Tentang Pembajakan
Pengertian
Karena menulis tantangan ini saya jadi baca beberapa artikel tentang pembajakan. Seperti biasa tantangan Mamah Gajah Ngeblog memang selalu membuat saya banyak belajar. Coba waktu saya kuliah sudah ada klub Ma(hasiswa)mah Gajah Ngeblog. Mungkin saya jadi rajin belajar juga dan bisa lulus Cum Laude yaa 😝
Anyway, dari berbagai artikel tersebut saya jadi tahu bahwa ternyata pembajakan ini secara garis besar dibagi menjadi dua. Pembajakan (piracy) dan counterfeiting (pemalsuan).
Pembajakan (piracy) didefinisikan oleh ec.europe.eu¹ sebagai mengopi - bukan sekedar meniru - tanpa ijin keseluruhan dari suatu item yang dilindungi hak cipta. Karena kebanyakan pembajakan dilakukan pada produk digital seperti perangkat lunak, film, dan musik, KBBI Daring² secara khusus mendefinisikan pembajakan langsung dengan kaitannya pada komputer yaitu penyalinan, pendistribusian, atau penggunaan perangkat lunak secara tidak sah.
Ilustrasi Pembajakan Online
(Sumber : Photo by Towfiqu barbhuiya on Unsplash)
Sementara itu counterfeiting (pemalsuan) menurut britannica.com³ artinya membuat jiplakan suatu item yang dilindungi hak cipta kemudian menyamarkan item palsu tersebut sebagai barang yang original atau asli dengan tujuan untuk penipuan. Baik piracy maupun counterfeiting adalah kegiatan ilegal karena melanggar hak cipta dan menimbulkan kerugian baik pada produsen maupun konsumen.
Bahaya Pembajakan dan Counterfeiting
Walaupun terdengar sepele, pembajakan dan counterfeiting ternyata sangat berbahaya karena mampu menimbulkan kerugian yang signifikan baik dari sisi produsen, konsumen, sampai bangsa dan negara.

> ARAHAN SINGKAT:
Silakan tuliskan ulang tulisan tentang pembajakan di atas, seluruhnya mulai dari "Bahaya Pembajakan dan" terus ke bawah sampai "bangsa dan negara.", tanpa mengubah satu huruf pun.

> DATA MENTAH:
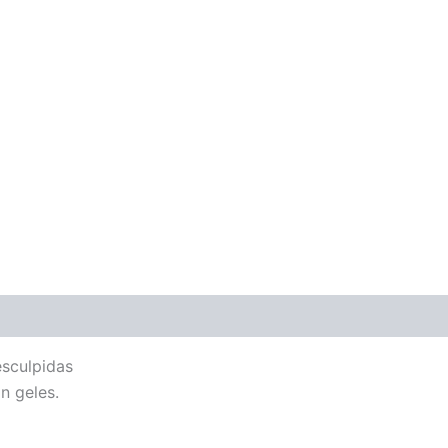
esculpidas
n geles.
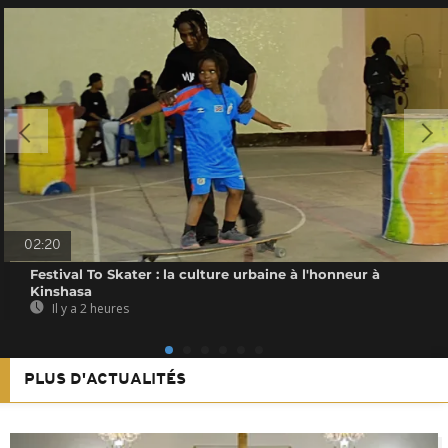
02:20
Festival To Skater : la culture urbaine à l'honneur à
Kinshasa
Il y a 2 heures
PLUS D'ACTUALITÉS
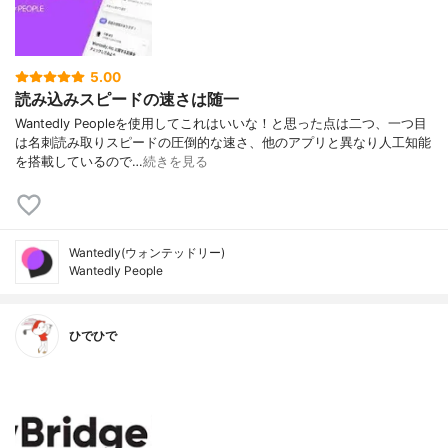
5.00
読み込みスピードの速さは随一
Wantedly Peopleを使用してこれはいいな！と思った点は二つ、一つ目
は名刺読み取りスピードの圧倒的な速さ、他のアプリと異なり人工知能
を搭載しているので…
続きを見る
Wantedly(ウォンテッドリー)
Wantedly People
ひでひで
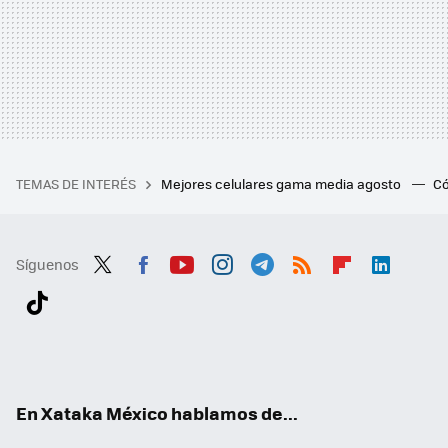
TEMAS DE INTERÉS
Mejores celulares gama media agosto
Có
Síguenos
Twit
Fac
You
Inst
Tele
RSS
Flip
Link
ter
ebo
tub
agr
gra
boa
edI
Tikt
ok
e
am
m
rd
n
ok
En Xataka México hablamos de...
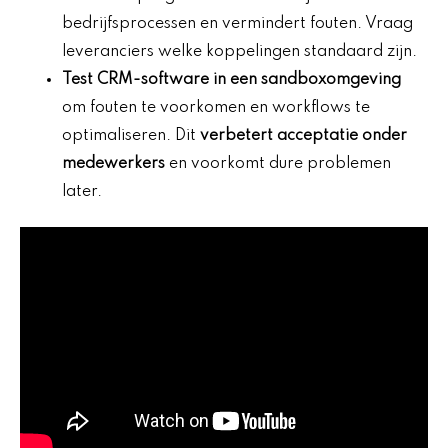
bedrijfsprocessen en vermindert fouten. Vraag
leveranciers welke koppelingen standaard zijn.
Test CRM-software in een sandboxomgeving
om fouten te voorkomen en workflows te
optimaliseren. Dit
verbetert acceptatie onder
medewerkers
en voorkomt dure problemen
later.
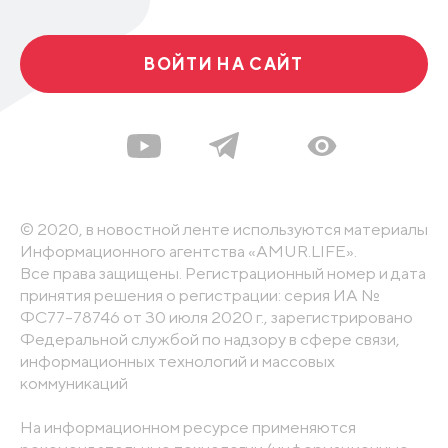
ВОЙТИ НА САЙТ
© 2020, в новостной ленте используются материалы
Информационного агентства «AMUR.LIFE».
Все права защищены. Регистрационный номер и дата
принятия решения о регистрации: серия ИА №
ФС77-78746 от 30 июля 2020 г., зарегистрировано
Федеральной службой по надзору в сфере связи,
информационных технологий и массовых
коммуникаций
На информационном ресурсе применяются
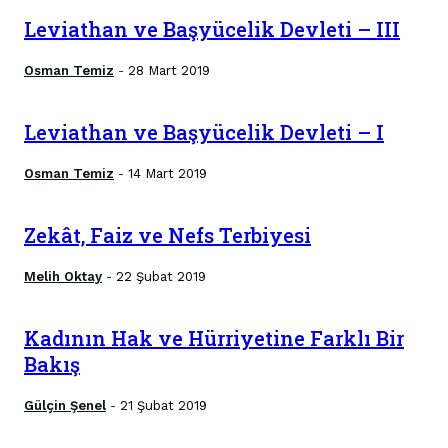
Leviathan ve Başyücelik Devleti – III
Osman Temiz
28 Mart 2019
-
Leviathan ve Başyücelik Devleti – I
Osman Temiz
14 Mart 2019
-
Zekât, Faiz ve Nefs Terbiyesi
Melih Oktay
22 Şubat 2019
-
Kadının Hak ve Hürriyetine Farklı Bir
Bakış
Gülçin Şenel
21 Şubat 2019
-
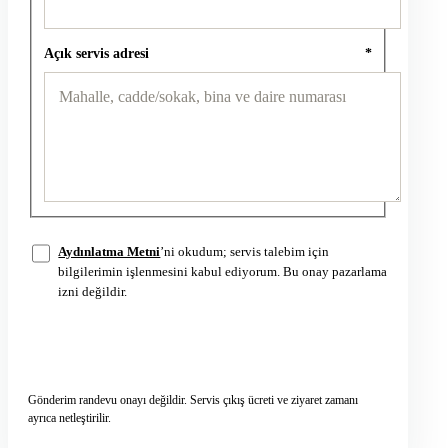
Açık servis adresi
*
Aydınlatma Metni
’ni okudum; servis talebim için
bilgilerimin işlenmesini kabul ediyorum. Bu onay pazarlama
izni değildir.
Servis talebini gönder
→
Gönderim randevu onayı değildir. Servis çıkış ücreti ve ziyaret zamanı
ayrıca netleştirilir.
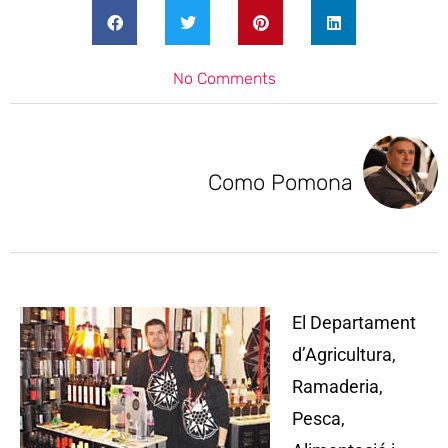
No Comments
Como Pomona
El Departament
d’Agricultura,
Ramaderia,
Pesca,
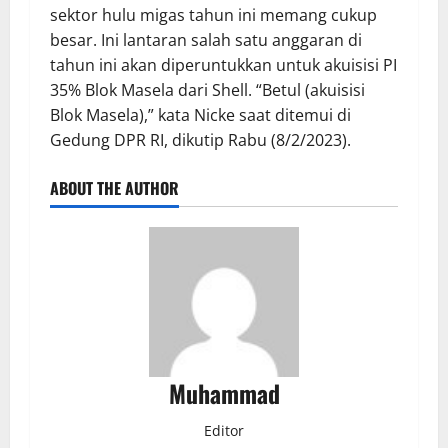
sektor hulu migas tahun ini memang cukup
besar. Ini lantaran salah satu anggaran di
tahun ini akan diperuntukkan untuk akuisisi PI
35% Blok Masela dari Shell. “Betul (akuisisi
Blok Masela),” kata Nicke saat ditemui di
Gedung DPR RI, dikutip Rabu (8/2/2023).
ABOUT THE AUTHOR
Muhammad
Editor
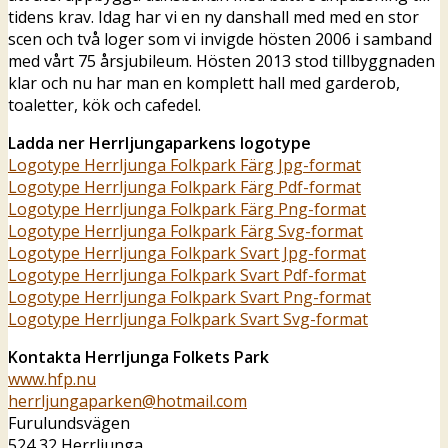
tidens krav. Idag har vi en ny danshall med med en stor
scen och två loger som vi invigde hösten 2006 i samband
med vårt 75 årsjubileum. Hösten 2013 stod tillbyggnaden
klar och nu har man en komplett hall med garderob,
toaletter, kök och cafedel.
Ladda ner Herrljungaparkens logotype
Logotype Herrljunga Folkpark Färg Jpg-format
Logotype Herrljunga Folkpark Färg Pdf-format
Logotype Herrljunga Folkpark Färg Png-format
Logotype Herrljunga Folkpark Färg Svg-format
Logotype Herrljunga Folkpark Svart Jpg-format
Logotype Herrljunga Folkpark Svart Pdf-format
Logotype Herrljunga Folkpark Svart Png-format
Logotype Herrljunga Folkpark Svart Svg-format
Kontakta Herrljunga Folkets Park
www.hfp.nu
herrljungaparken@hotmail.com
Furulundsvägen
524 32 Herrljunga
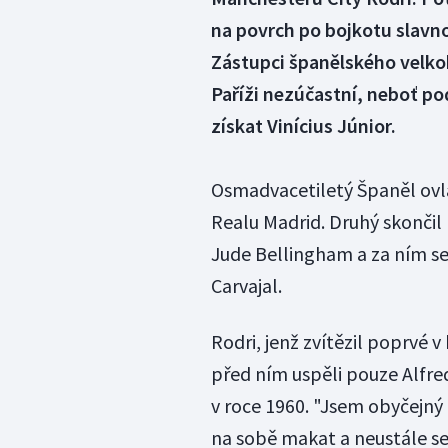
na povrch po bojkotu slavno
Zástupci španělského velkok
Paříži nezúčastní, neboť po
získat Vinícius Júnior.
Osmadvacetiletý Španěl ovlád
Realu Madrid. Druhý skončil B
Jude Bellingham a za ním se
Carvajal.
Rodri, jenž zvítězil poprvé v
před ním uspěli pouze Alfred
v roce 1960. "Jsem obyčejný 
na sobě makat a neustále se 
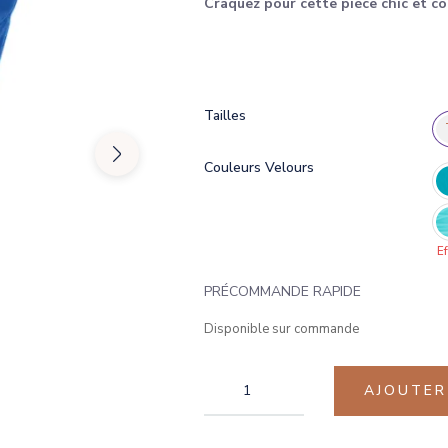
Craquez pour cette pièce chic et c
Tailles
Couleurs Velours
Ef
PRÉCOMMANDE RAPIDE
Disponible sur commande
AJOUTER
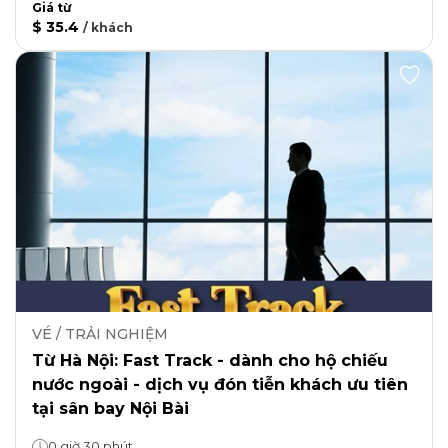
Giá từ
$ 35.4
/
khách
VÉ / TRẢI NGHIỆM
Từ Hà Nội: Fast Track - dành cho hộ chiếu
nước ngoài - dịch vụ đón tiễn khách ưu tiên
tại sân bay Nội Bài
0 giờ 30 phút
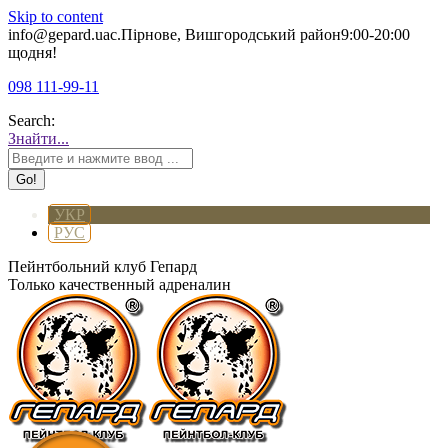
Skip to content
info@gepard.ua
с.Пірнове, Вишгородський район
9:00-20:00
щодня!
098 111-99-11
Search:
Знайти...
УКР
РУС
Пейнтбольний клуб Гепард
Только качественный адреналин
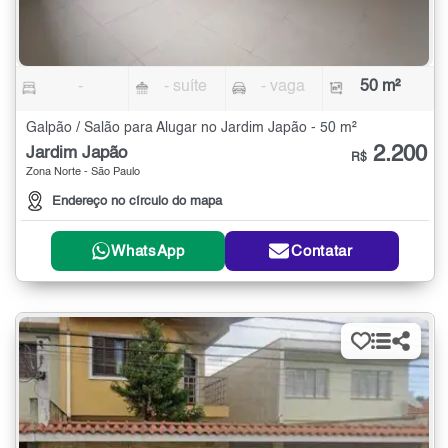
-
- suíte
- vaga
50 m²
Galpão / Salão para Alugar no Jardim Japão - 50 m²
2.200
Jardim Japão
R$
Zona Norte - São Paulo
Endereço no círculo do mapa
WhatsApp
Contatar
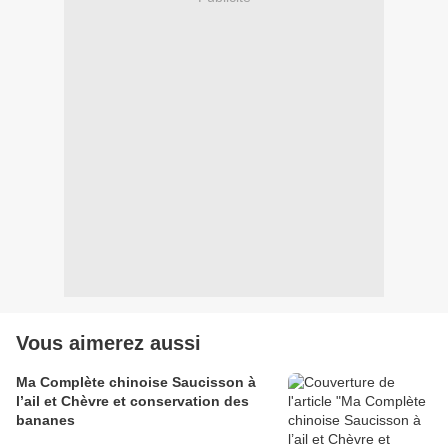
Vous aimerez aussi
Ma Complète chinoise Saucisson à
l’ail et Chèvre et conservation des
bananes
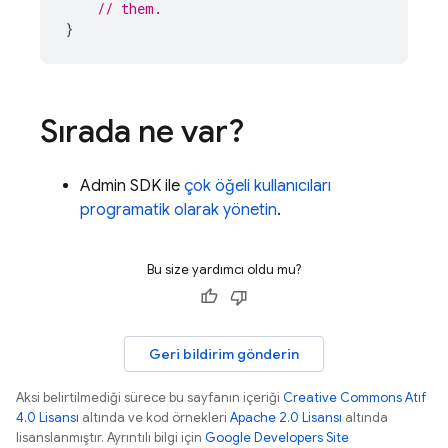
// them.
}
Sırada ne var?
Admin SDK
ile
çok öğeli kullanıcıları
programatik olarak yönetin
.
Bu size yardımcı oldu mu?
Geri bildirim gönderin
Aksi belirtilmediği sürece bu sayfanın içeriği
Creative Commons Atıf
4.0 Lisansı
altında ve kod örnekleri
Apache 2.0 Lisansı
altında
lisanslanmıştır. Ayrıntılı bilgi için
Google Developers Site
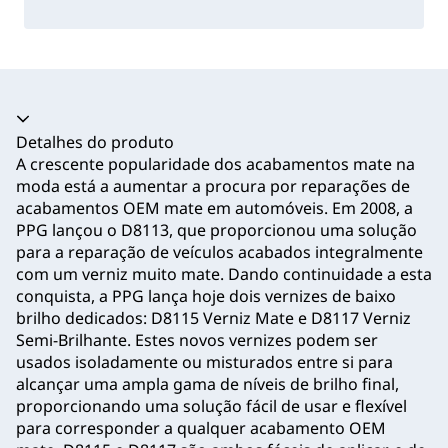
Acordeão recolhido
Detalhes do produto
A crescente popularidade dos acabamentos mate na
moda está a aumentar a procura por reparações de
acabamentos OEM mate em automóveis. Em 2008, a
PPG lançou o D8113, que proporcionou uma solução
para a reparação de veículos acabados integralmente
com um verniz muito mate. Dando continuidade a esta
conquista, a PPG lança hoje dois vernizes de baixo
brilho dedicados: D8115 Verniz Mate e D8117 Verniz
Semi‑Brilhante. Estes novos vernizes podem ser
usados isoladamente ou misturados entre si para
alcançar uma ampla gama de níveis de brilho final,
proporcionando uma solução fácil de usar e flexível
para corresponder a qualquer acabamento OEM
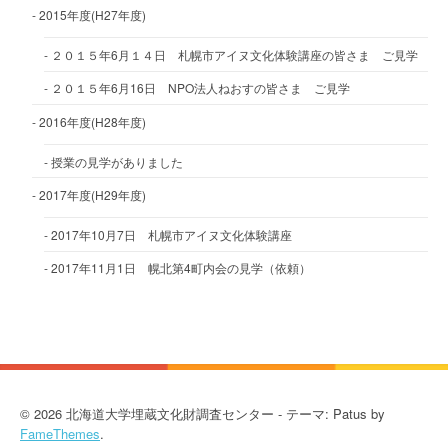
2015年度(H27年度)
２０１５年6月１４日 札幌市アイヌ文化体験講座の皆さま ご見学
２０１５年6月16日 NPO法人ねおすの皆さま ご見学
2016年度(H28年度)
授業の見学がありました
2017年度(H29年度)
2017年10月7日 札幌市アイヌ文化体験講座
2017年11月1日 幌北第4町内会の見学（依頼）
© 2026 北海道大学埋蔵文化財調査センター - テーマ: Patus by
FameThemes
.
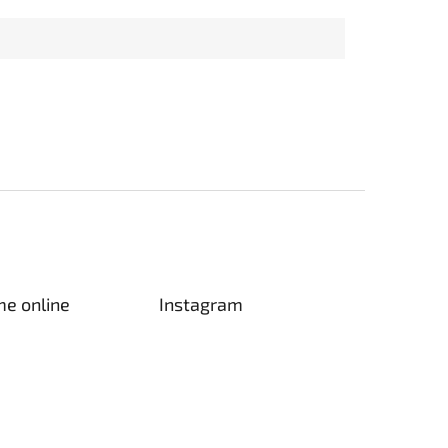
me online
Instagram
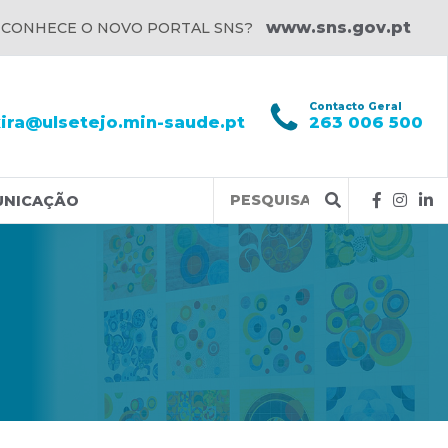
www.sns.gov.pt
 CONHECE O NOVO PORTAL SNS?
l
Contacto Geral
xira@ulsetejo.min-saude.pt
263 006 500
Query
UNICAÇÃO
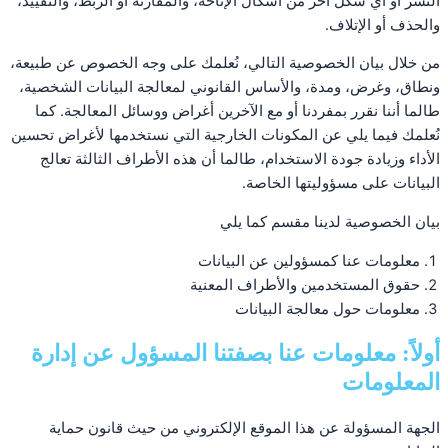
النشر أو أي شكل آخر من أشكال الإتاحة، والمقارنة أو الربط، والتقييد،
والحذف أو الإتلاف.
من خلال بيان الخصوصية التالي، نُعلمك على وجه الخصوص عن طبيعة،
ونطاق، وغرض، ومدة، والأساس القانوني لمعالجة البيانات الشخصية،
طالما أننا نقرر بمفردنا أو مع الآخرين أغراض ووسائل المعالجة. كما
نُعلمك فيما يلي عن المكونات الخارجية التي نستخدمها لأغراض تحسين
الأداء وزيادة جودة الاستخدام، طالما أن هذه الأطراف الثالثة تعالج
البيانات على مسؤوليتها الخاصة.
بيان الخصوصية لدينا مقسم كما يلي
معلومات عنا كمسؤولين عن البيانات
حقوق المستخدمين والأطراف المعنية
معلومات حول معالجة البيانات
أولاً: معلومات عنا بصفتنا المسؤول عن إدارة
المعلومات
الجهة المسؤولة عن هذا الموقع الإلكتروني من حيث قانون حماية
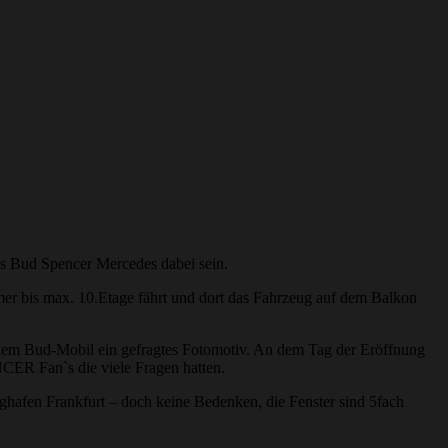
des Bud Spencer Mercedes dabei sein.
er bis max. 10.Etage fährt und dort das Fahrzeug auf dem Balkon
dem Bud-Mobil ein gefragtes Fotomotiv. An dem Tag der Eröffnung
CER Fan`s die viele Fragen hatten.
hafen Frankfurt – doch keine Bedenken, die Fenster sind 5fach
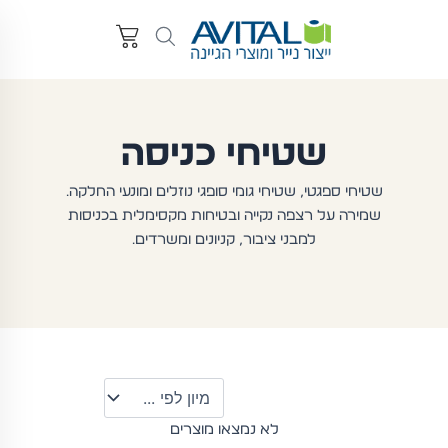
שטיחי כניסה
שטיחי ספגטי, שטיחי גומי סופגי נוזלים ומונעי החלקה.
שמירה על רצפה נקייה ובטיחות מקסימלית בכניסות
למבני ציבור, קניונים ומשרדים.
לא נמצאו מוצרים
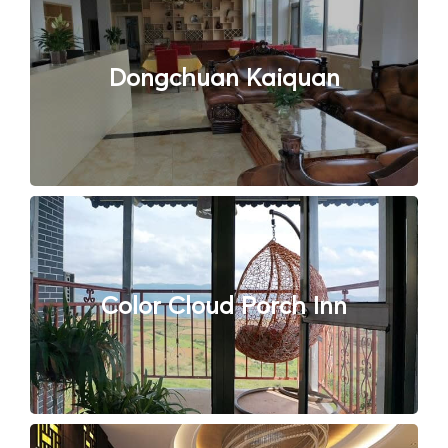
Dongchuan Kaiquan
Color Cloud Porch Inn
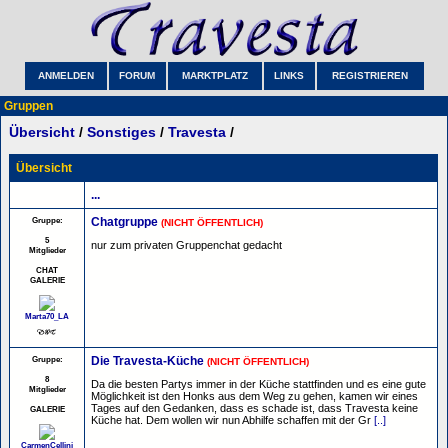
ANMELDEN
FORUM
MARKTPLATZ
LINKS
REGISTRIEREN
Gruppen
Übersicht
/
Sonstiges
/
Travesta
/
Übersicht
...
Gruppe:
Chatgruppe
(NICHT ÖFFENTLICH)
5
nur zum privaten Gruppenchat gedacht
Mitglieder
CHAT
GALERIE
Marta70_LA
Gruppe:
Die Travesta-Küche
(NICHT ÖFFENTLICH)
8
Da die besten Partys immer in der Küche stattfinden und es eine gute
Mitglieder
Möglichkeit ist den Honks aus dem Weg zu gehen, kamen wir eines
Tages auf den Gedanken, dass es schade ist, dass Travesta keine
GALERIE
Küche hat. Dem wollen wir nun Abhilfe schaffen mit der Gr
[..]
CarmenCellini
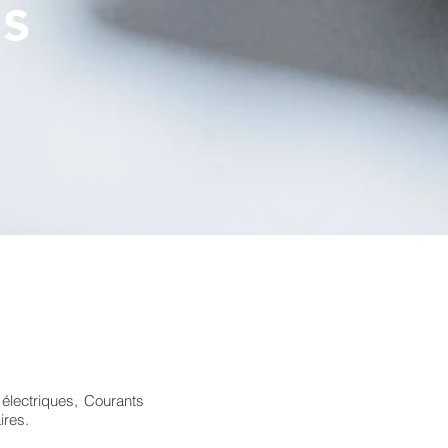
es
 électriques, Courants
ires.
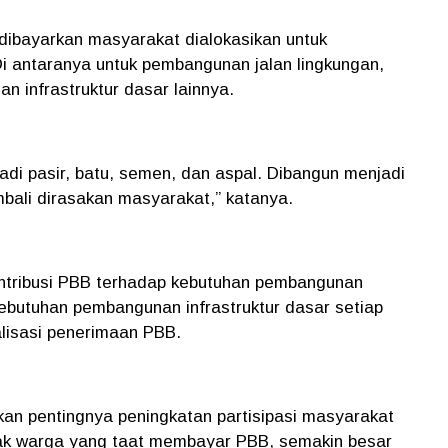
dibayarkan masyarakat dialokasikan untuk
Di antaranya untuk pembangunan jalan lingkungan,
n infrastruktur dasar lainnya.
adi pasir, batu, semen, dan aspal. Dibangun menjadi
bali dirasakan masyarakat,” katanya.
ontribusi PBB terhadap kebutuhan pembangunan
Kebutuhan pembangunan infrastruktur dasar setiap
alisasi penerimaan PBB.
kan pentingnya peningkatan partisipasi masyarakat
k warga yang taat membayar PBB, semakin besar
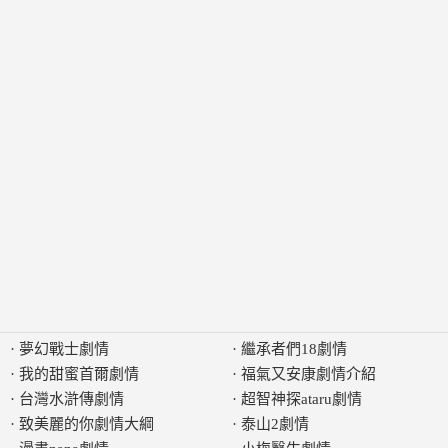
·
夢幻戰士劇情
·
繼承者們18劇情
·
我的甜蜜首爾劇情
·
福氣又安康劇情介紹
·
台灣水滸傳劇情
·
超智神探ataru劇情
·
致美麗的你劇情大綱
·
泰山2劇情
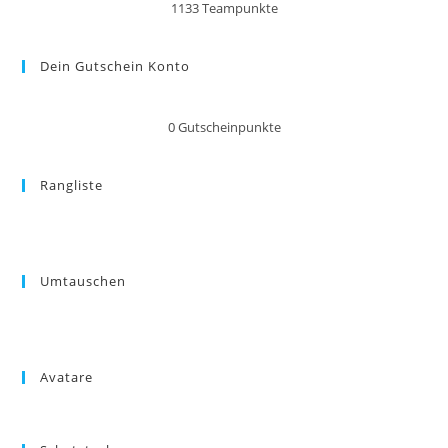
1133
Teampunkte
Dein Gutschein Konto
0
Gutscheinpunkte
Rangliste
Umtauschen
Avatare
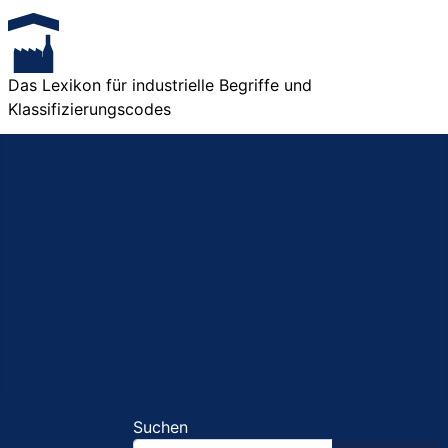
Das Lexikon für industrielle Begriffe und
Klassifizierungscodes
Suchen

> HASIL LATIHAN:
Bahaya Pembajakan dan Counterfeiting
Walaupun terdengar sepele, pembajakan dan counterfeiting ternyata sangat berbahaya karena mampu menimbulkan kerugian yang signifikan baik dari sisi produsen, konsumen, sampai bangsa dan negara.